To begin with, I was obsessed with keeping up with the news, even though it stoked my anxiety. With my two daughters (in their twenties) in London, it was horrible seeing UK PM Boris Johnson blithely propose ‘herd immunity’ and failing to introduce measures against the virus. His subsequent infection with Covid-19 looked like hubris. It was bizarre to see how the supposedly organised, disciplined Brits were flailing around, panic buying and drinking in pubs, while the supposedly more anarchic Greeks were paragons of methodical social order.

Despite the moments of dread and alarm, we humans are once again, proving adaptable. Yes, we have to lock ourselves away, but this is an opportunity. Those of us living in Greece are fortunate to have started lockdown as spring is burgeoning. Merely pausing to admire the new, bright green fig leaves bursting from the bare branches is inspiring and bitter orange trees in the street are wafting their intoxicating scent.

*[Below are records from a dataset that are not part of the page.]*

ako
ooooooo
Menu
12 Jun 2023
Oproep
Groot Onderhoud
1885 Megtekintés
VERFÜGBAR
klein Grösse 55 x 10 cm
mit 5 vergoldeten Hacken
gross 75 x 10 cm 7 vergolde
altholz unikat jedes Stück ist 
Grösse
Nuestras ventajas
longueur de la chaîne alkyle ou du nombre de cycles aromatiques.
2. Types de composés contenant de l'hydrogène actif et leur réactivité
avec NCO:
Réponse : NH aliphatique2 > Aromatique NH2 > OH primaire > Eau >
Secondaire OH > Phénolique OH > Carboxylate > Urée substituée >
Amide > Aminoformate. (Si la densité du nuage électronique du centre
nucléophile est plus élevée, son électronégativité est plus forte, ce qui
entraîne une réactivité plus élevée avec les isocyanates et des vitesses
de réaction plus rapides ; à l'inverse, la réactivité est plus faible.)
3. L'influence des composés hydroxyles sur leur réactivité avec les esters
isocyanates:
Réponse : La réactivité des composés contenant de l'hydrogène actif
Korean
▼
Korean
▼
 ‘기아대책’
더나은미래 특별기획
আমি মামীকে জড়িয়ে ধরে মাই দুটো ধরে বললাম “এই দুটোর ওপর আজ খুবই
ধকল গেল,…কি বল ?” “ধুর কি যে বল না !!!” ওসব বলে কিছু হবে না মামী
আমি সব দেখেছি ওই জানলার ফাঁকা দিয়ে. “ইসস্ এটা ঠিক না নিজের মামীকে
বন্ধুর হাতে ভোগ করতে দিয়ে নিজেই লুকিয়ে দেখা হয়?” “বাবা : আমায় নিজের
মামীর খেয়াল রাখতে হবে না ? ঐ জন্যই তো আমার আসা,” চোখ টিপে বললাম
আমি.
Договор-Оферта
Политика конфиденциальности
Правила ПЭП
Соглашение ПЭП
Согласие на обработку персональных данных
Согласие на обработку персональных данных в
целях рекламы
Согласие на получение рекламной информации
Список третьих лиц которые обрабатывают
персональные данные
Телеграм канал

Few Athenians lack some plants on a balcony and these are now incredibly precious. We also have the dazzling, mauve-tinged Attic light so admired through the centuries and providing us with daily delights.

Since the crisis began, I have had an urge to keep busy with practical things: untypical housewifely virtues have erupted and I’ve found myself cleaning, cooking (I even baked a cake, which I haven’t done for years) and I’m extending normal balcony gardening by cultivating cuttings and taking extra care with my herbs. As an alternative to the news, I’ve got an audiobook on the go. As I do chores, George Eliot’s Daniel Deronda transports me to another time and place, with beautiful prose that nourishes my spirit. I also listen to podcasts, New Yorker short stories or the new raft of excellent Greek language productions from Music too, is a great comfort and although I usually favour classical, I’ve branched out since my musician daughter founded an all-female metal band in London and jump about the place to HAWXX. Like almost everyone, box-sets are a good distraction, at least in moderation. Our current favourite is the intriguing, slow-burn French series, Le Bureau – like a Gallic version of Homeland.

We are fortunate that life with Covid-19 happened when Facetime, WhatsApp, Zoom and Skype allow us to keep in touch with loved ones. And though ‘Twitter terror’ is a risk, social media also provides delights. @DurrellSociety keeps an eye on Hellenic literary delights and @CCavafy and @cavafybot quote poems by Cavafy that have an uncanny way of making sense of our predicament:
And melancholy, I came out on the balcony—
came out to change my thoughts at least by looking at
a little of the city that I loved,
a little movement on the street, and in the shops.

Humour is also keeping us all going. I’ve lost count of how often I’ve laughed at cartoons and video clips regarding life under quarantine, often sent by friends and family. Reminders to keep breathing achieve a similar result – anxiety is a physical response and taking long, slow breaths really does help. Online meditation, yoga and exercise classes are an excellent move, ideally done on the balcony.

Coronavirus lockdown feels personal but it is universal; we are all together in our isolation. As we smell the flowers on our terrace or sip a cup of coffee on a limpid spring morning we realise we’re on a planet and part of global history.  We are witnessing not merely ‘interesting times’ (as the old Chinese curse goes) but fascinating ones. This is not the first time humanity has faced a huge challenge; war, famine, dictatorship and plague are nothing new. For Greeks it is especially painful as the country has only recently emerged from the economic crisis, but Greeks have impressive resilience and their parents and grandparents have often been through worse. They know they can survive.

Most comforting of all for me has been taking the long view and thinking about history and nature. With skies cleared of planes and car-less roads, we are (albeit unwillingly) exercising an extreme version of what Greenpeace and Extinction Rebellion have recommended for so long. The air is already cleaner. In a country like Greece where too many are killed on the roads, these grim statistics will surely change – for a while.The crisis will end, life will resume. It would be wonderful if we emerge on the other side changed for the better and thinking differently about our precious world.